Lita Cosner responds:
Often people tell us we should stick with the scientific evidence because it’s stronger. That misunderstands the entire focus of our ministry, which is biblical. You speak of your disappointment with “Biblianity”, but you did not really address my article, which showed that Scripture itself has a high view of Scripture. To respond to your points:
- While no author refers to “the sixty-six books of Scripture”, the New Testament refers to the Law and the Prophets, a way of referring to the entirety of the Old Testament—precisely what Stanley is saying we should ‘unhitch from’. My article showed the high view the New Testament has for the Old Testament. New Testament authors also recognize other New Testament writings. For instance, Paul quotes the Gospel of Luke as Scripture, and Peter refers to Paul’s writings as Scripture.

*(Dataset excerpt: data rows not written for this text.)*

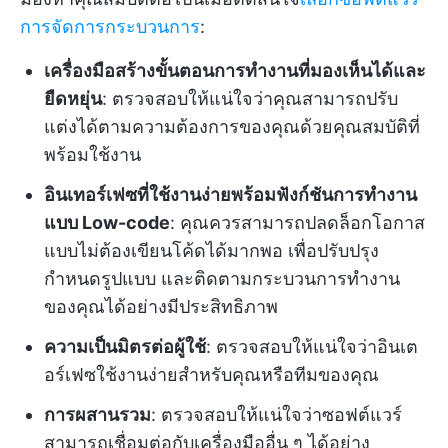
การจัดการกระบวนการ
:
เครื่องมือสร้างขั้นตอนการทำงานที่มองเห็นได้และ
ยืดหยุ่น
: ตรวจสอบให้แน่ใจว่าคุณสามารถปรับ
แต่งได้ตามความต้องการของคุณด้วยคุณสมบัติที่
พร้อมใช้งาน
อินเทอร์เฟซที่ใช้งานง่ายพร้อมฟังก์ชันการทำงาน
แบบ Low-code
: คุณควรสามารถปลดล็อกโอกาส
แบบไม่ต้องเขียนโค้ดได้มากพอ เพื่อปรับปรุง
กำหนดรูปแบบ และติดตามกระบวนการทำงาน
ของคุณได้อย่างมีประสิทธิภาพ
ความเป็นมิตรต่อผู้ใช้
: ตรวจสอบให้แน่ใจว่าอินเต
อร์เฟซใช้งานง่ายสำหรับคุณหรือทีมของคุณ
การผสานรวม
: ตรวจสอบให้แน่ใจว่าซอฟต์แวร์
สามารถเชื่อมต่อกับเครื่องมืออื่น ๆ ได้อย่าง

- My list shows that the term and status of Scripture is used for the Psalms, Zechariah, Genesis, Exodus, Isaiah, 1-2 Kings, Deuteronomy, and Leviticus. But that wasn’t a comprehensive list, I was just wanting to make the point. The Bible is one book, and that can be established simply by looking at how interconnected it is. I produced a graphic for our booklet, How Did We Get Our Bible?, that is a visual representation of a standard Bible cross-reference dataset. You can tell that all those books belong because of the number of cross-references, and if you tried to put something else in, like Maccabees or Tobit, you would see how few cross-references there would be, indicating it doesn’t belong.
- “The references are accurate in their literary scope” sounds like weasel words to allow someone to deny the plain meaning of Scripture anytime it’s convenient. Everyone agrees that Scripture should be interpreted according to its genre. When David longs to hide in the shelter of Yahweh’s wings, no one asks whether God has wings like a bat, a bird, or a dragonfly—we know that David is employing poetic language. But that’s not what your statement means. Statements like yours are too often used to say, “day doesn’t really mean day”, or to interpret Adam out of existence.
You’re perceptive to note that the Scriptures divide—that’s one of their many purposes. And the people doing damage are those who threaten the doctrinal purity of the Bride of Christ, not those who seek to defend it.